Tuesday, February 19, 2019

Interest only loans

I am having trouble understanding the hoo-hah and drivel surrounding interest only loans.
There are continual reports and articles by so called expert journalists expounding doom and gloom warning that millions are about to lose their homes all due to the borrowers stupidity and having the temerity to acquire interest only mortgages.
Human nature is such that we will believe anything which falls in line with our hopes and desires because we want it to be true.  Financial Services Providers [FSP] know this and advertise their products to appeal to satisfying those hopes and desires.  Nothing knew and something of which we are all well aware.
The FSP throws out a carrot to vulnerable people [all of us] by offering the dream couched in glowing rhetoric.  People look past the 95%+ leverage and the interest only nature of the loan because they can now afford to get into their own home and stop paying rent and the world will now be a place of joy and abundance.
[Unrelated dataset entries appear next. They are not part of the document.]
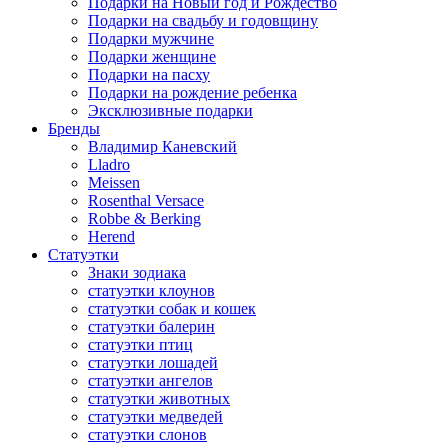
Подарки на Новый год и Рождество
Подарки на свадьбу и годовщину
Подарки мужчине
Подарки женщине
Подарки на пасху
Подарки на рождение ребенка
Эксклюзивные подарки
Бренды
Владимир Каневский
Lladro
Meissen
Rosenthal Versace
Robbe & Berking
Herend
Статуэтки
Знаки зодиака
статуэтки клоунов
статуэтки собак и кошек
статуэтки балерин
статуэтки птиц
статуэтки лошадей
статуэтки ангелов
статуэтки животных
статуэтки медведей
статуэтки слонов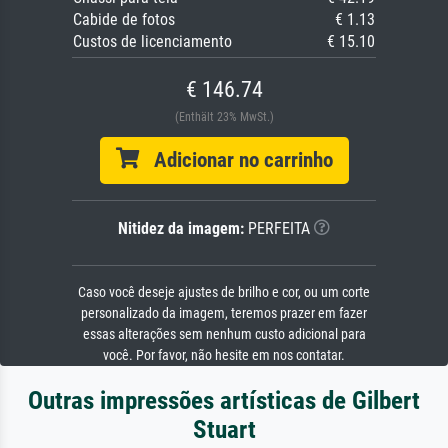
Cabide de fotos
€ 1.13
Custos de licenciamento
€ 15.10
€ 146.74
(Enthält 23% MwSt.)
Adicionar no carrinho
Nitidez da imagem:
PERFEITA
Caso você deseje ajustes de brilho e cor, ou um corte
personalizado da imagem, teremos prazer em fazer
essas alterações sem nenhum custo adicional para
você. Por favor, não hesite em nos contatar.
Outras impressões artísticas de Gilbert
Stuart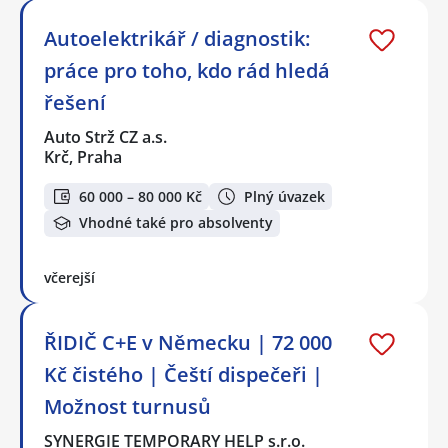
Autoelektrikář / diagnostik:
práce pro toho, kdo rád hledá
řešení
Auto Strž CZ a.s.
Krč, Praha
60 000 – 80 000 Kč
Plný úvazek
Vhodné také pro absolventy
včerejší
ŘIDIČ C+E v Německu | 72 000
Kč čistého | Čeští dispečeři |
Možnost turnusů
SYNERGIE TEMPORARY HELP s.r.o.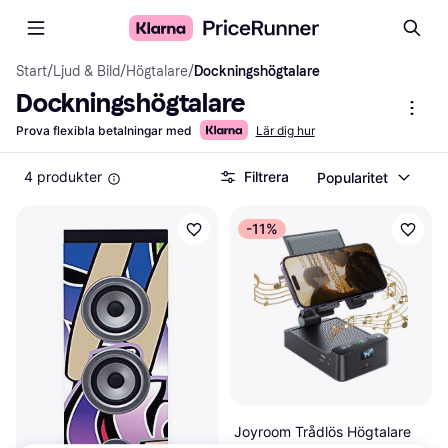
Start
/
Ljud & Bild
/
Högtalare
/
Dockningshögtalare
Dockningshögtalare
Prova flexibla betalningar med
Lär dig hur
4 produkter
Filtrera
Popularitet
-11%
Joyroom Trådlös Högtalare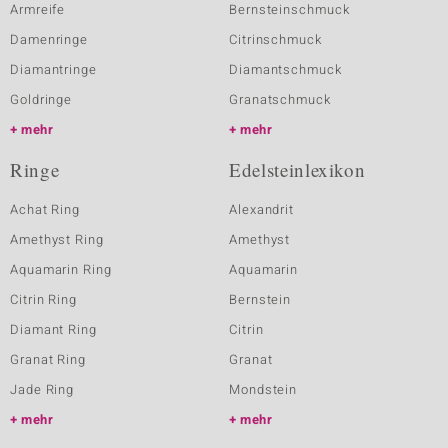
Armreife
Bernsteinschmuck
Damenringe
Citrinschmuck
Diamantringe
Diamantschmuck
Goldringe
Granatschmuck
mehr
mehr
Ringe
Edelsteinlexikon
Achat Ring
Alexandrit
Amethyst Ring
Amethyst
Aquamarin Ring
Aquamarin
Citrin Ring
Bernstein
Diamant Ring
Citrin
Granat Ring
Granat
Jade Ring
Mondstein
mehr
mehr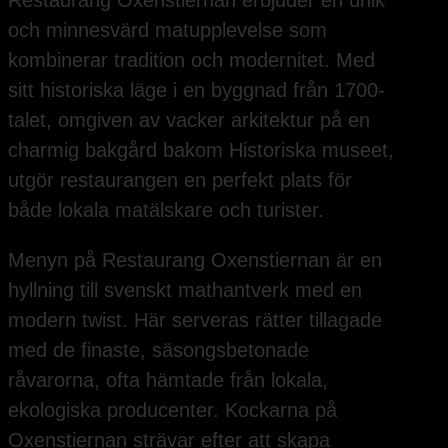
Restaurang Oxenstiernan erbjuder en unik
och minnesvärd matupplevelse som
kombinerar tradition och modernitet. Med
sitt historiska läge i en byggnad från 1700-
talet, omgiven av vacker arkitektur på en
charmig bakgård bakom Historiska museet,
utgör restaurangen en perfekt plats för
både lokala matälskare och turister.
Menyn på Restaurang Oxenstiernan är en
hyllning till svenskt mathantverk med en
modern twist. Här serveras rätter tillagade
med de finaste, säsongsbetonade
råvarorna, ofta hämtade från lokala,
ekologiska producenter. Kockarna på
Oxenstiernan strävar efter att skapa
Providing the numbers are correct in terms of affordability and our countries’ economy is solid, this cannot be a bad thing on several levels including growth in the building industry and giving people a smile.
However, FSP’s are treading a fine line to profit because they know an economic hiccup may cause issues.  Even if employment is strong any downturn in prices will see the people who were sold the dream drop into ‘temporary’ negative equity.  This is not an issue for the borrower as property prices will increase eventually but it is an issue for the lender or those people who sold the dream.  Why?  Because their loan books have also hit negative equity and they may even be trading insolvent because they have lent more than their assets cover.
So, it’s not the borrower who has the immediate issue, it’s the lender having overstepped their own risk parameters and panicking.
Everyone then panics driven by stupid sensationalist reporting and spending stops and the country slows causing even more panic and we all, lose the smile.
The issue is NOT interest only loans as this is merely a vehicle to pay and it’s the borrower who must face the consequences and pay the piper if the world’s economy implodes, terrorists blow up Christmas, Tsunami’s hit Uluru and/or unemployment rises.
The issue is leverage and equity.   If global economic meltdown happens and s/he loses their job then they have a nest egg or fail safe to be able to sustain payments providing they have paid off a portion of the loan.   This a comfortable place to be in knowing that even if the worst happens home will still be home.
So, to be able to sleep at rest, go for the interest only loan but with a leverage not exceeding say 90% and pay into that loan account every cent you can muster, live off the credit card and draw only enough to pay that credit card on the last day of interest free periods.  Two reasons, firstly it reduces interest on the interest only home loan and secondly builds a panic fund so if something does happen all is not lost.  Manage your debt and don’t let the dream makers profit at your expense.
And that is the issue.  There is nothing wrong with leverage and interest only providing you use the system to advantage and manage the debt.  I mean active hands on management knowing for example exactly when to pay credit card debt.  Know your commitments and build a simple spreadsheet of all debts on a time line so you know what needs to be paid and when.
The FSP’s know all this but prefer not to have to think about it by offering so called ‘vanilla’ home loans of principal and interest where loan exposure is reduced all the time.  This is an advantage to the FSP but not the borrower.  The FSP’s then load the interest rate for interest only to dissuade people from this type of loan because they know, if it’s managed, they will lose profit.  Worse, the borrower has no fail safe.